Хотя в частной переписке Горький в педагогических целях советовал одному своему корреспонденту прямо противоположное: «Что Вы „забиты, загнаны, придавлены ногами в пыль“ – этому не верю. Этого с Вами не будет, так и скажите себе самому. Только – не пейте водки, а то всякая дрянь может быть от этого» (П. Максимову, 5 августа 1911 г., Капри).
Жанр вставного рассказа, в котором о знаменитостях повествуется без пиетета, с добавлением бытовых подробностей, достаточно распространен в литературе, например, так выстроена «Голубая книга» у Зощенко:
«Приехал в то время в Россию немецкий герцог, некто Голштинский. Неизвестно, что он там делал в своей Германии, но только историкам стало известно, что он прибыл в Россию, с тем чтобы жениться по политическим соображениям на дочери двоюродного брата Ивана IV. И вот он приехал. Наверное, расфуфыренный. В каких-нибудь шелковых штанах. Банты. Ленты. Шпага сбоку. Сам, наверное, длинновязый. Этакая морда красная, с рыжими усищами. Пьяница, может быть, крикун и рукосуй» (отдел «Любовь», п. 17).
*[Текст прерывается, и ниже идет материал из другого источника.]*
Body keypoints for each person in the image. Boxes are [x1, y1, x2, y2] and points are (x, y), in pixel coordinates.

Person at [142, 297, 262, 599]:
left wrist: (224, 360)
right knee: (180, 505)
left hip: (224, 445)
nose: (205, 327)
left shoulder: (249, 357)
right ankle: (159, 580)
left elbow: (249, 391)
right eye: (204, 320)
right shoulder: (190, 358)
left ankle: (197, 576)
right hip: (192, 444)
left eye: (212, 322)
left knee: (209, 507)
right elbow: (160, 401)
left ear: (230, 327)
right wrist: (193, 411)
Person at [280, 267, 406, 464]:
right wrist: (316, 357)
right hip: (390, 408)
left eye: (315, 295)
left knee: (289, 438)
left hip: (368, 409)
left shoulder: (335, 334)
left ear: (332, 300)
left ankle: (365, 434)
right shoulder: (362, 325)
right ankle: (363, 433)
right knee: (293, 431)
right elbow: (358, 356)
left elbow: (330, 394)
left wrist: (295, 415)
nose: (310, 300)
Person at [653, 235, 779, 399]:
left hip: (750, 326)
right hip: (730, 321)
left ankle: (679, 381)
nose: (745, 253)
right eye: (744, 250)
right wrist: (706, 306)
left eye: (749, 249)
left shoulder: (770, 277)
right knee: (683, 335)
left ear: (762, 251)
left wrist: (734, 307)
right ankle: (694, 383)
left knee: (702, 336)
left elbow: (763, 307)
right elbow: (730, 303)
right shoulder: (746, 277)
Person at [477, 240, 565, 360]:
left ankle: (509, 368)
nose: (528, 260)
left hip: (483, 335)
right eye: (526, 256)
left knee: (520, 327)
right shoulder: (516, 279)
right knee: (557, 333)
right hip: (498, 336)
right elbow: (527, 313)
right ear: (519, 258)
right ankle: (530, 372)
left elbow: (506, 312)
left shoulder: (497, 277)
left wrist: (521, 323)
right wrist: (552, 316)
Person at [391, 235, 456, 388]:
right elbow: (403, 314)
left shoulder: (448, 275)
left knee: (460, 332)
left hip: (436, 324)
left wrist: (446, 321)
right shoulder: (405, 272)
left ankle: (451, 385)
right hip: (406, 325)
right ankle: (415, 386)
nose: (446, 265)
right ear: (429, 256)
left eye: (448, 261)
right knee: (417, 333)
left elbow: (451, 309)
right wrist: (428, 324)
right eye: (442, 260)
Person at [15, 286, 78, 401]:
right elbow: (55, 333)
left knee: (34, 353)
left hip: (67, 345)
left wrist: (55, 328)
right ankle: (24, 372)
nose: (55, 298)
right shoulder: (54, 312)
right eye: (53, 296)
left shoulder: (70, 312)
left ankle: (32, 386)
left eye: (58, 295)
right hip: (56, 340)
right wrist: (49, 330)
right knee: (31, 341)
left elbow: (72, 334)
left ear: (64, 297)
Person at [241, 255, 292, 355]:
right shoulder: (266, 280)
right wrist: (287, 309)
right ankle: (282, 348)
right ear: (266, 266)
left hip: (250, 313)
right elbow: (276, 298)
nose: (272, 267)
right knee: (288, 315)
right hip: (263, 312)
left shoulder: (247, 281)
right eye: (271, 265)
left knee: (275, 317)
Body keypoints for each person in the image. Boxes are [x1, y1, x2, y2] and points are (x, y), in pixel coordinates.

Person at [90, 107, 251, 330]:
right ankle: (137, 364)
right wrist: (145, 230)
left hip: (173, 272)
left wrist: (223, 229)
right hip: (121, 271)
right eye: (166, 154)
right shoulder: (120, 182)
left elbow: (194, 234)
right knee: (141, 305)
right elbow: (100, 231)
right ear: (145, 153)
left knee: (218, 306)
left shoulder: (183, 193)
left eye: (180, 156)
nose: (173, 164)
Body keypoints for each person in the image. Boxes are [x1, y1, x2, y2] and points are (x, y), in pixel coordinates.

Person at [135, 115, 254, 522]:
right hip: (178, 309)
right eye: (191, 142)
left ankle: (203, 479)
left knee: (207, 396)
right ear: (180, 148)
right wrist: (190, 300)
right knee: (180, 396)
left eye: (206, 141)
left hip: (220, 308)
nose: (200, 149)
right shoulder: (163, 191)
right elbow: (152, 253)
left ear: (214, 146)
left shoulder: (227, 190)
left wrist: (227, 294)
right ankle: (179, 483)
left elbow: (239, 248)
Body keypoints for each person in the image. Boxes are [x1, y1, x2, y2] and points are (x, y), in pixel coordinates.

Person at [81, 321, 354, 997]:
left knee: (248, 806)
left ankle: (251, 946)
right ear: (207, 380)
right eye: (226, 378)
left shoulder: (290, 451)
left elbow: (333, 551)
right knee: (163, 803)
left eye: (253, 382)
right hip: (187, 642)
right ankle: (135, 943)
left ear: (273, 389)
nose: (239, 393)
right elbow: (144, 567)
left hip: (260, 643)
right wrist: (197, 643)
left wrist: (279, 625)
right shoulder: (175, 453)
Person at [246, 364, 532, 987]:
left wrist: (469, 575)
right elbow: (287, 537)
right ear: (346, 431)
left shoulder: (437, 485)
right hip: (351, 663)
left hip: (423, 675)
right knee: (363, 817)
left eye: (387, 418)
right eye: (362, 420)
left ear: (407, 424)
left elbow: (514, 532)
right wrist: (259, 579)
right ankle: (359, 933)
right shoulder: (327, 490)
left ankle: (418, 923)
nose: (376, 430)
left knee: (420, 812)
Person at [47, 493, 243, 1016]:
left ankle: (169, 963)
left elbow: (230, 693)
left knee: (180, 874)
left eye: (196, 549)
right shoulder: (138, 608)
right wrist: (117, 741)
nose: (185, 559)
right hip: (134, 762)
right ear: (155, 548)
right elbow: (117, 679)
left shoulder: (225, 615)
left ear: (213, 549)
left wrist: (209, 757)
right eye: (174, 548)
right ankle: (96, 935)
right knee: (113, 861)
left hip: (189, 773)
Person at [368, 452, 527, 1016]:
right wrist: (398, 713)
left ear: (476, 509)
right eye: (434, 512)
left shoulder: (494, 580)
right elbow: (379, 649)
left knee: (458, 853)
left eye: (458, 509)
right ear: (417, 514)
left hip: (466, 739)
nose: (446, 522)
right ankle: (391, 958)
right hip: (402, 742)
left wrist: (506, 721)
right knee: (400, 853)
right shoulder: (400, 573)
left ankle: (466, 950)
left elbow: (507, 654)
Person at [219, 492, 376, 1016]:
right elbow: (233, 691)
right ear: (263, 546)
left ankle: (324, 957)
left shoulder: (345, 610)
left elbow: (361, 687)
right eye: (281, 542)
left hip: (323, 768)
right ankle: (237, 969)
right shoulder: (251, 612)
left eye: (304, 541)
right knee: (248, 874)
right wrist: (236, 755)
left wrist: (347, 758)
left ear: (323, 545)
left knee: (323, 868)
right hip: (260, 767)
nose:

У Эренбурга Лазик Ройтшванец, которому тридцать три года и которого судьба постоянно носит по России, Европе и Азии (что вызывает непосредственные ассоциации с Веничкой), постоянно рассказывает притчи и истории, наполненные мифологическими и историческими аллюзиями. Вот начало одной из его историй, которую он рассказывает ротмистру-поляку:
«Вы, конечно, знаете об Александре Македонском. Он был самым главным маршалом. Кто-нибудь его, наверное, да родил, как вы Коперника. Так вот этот Александр Македонский ездил по всему свету, вроде меня, и он попал в гости к дикому царю. Можете себе представить разницу между Александром Македонским и каким-нибудь сплошным дикарем! На одном, наверное, был пышный мундир, а на другом – хорошо если штаны из последней бумажной дряни» («Бурная жизнь Лазика Ройтшванеца», 1927).
Здесь «пышный мундир» Александра Македонского вполне может быть соотнесен с «жабо на отлете» Тургенева.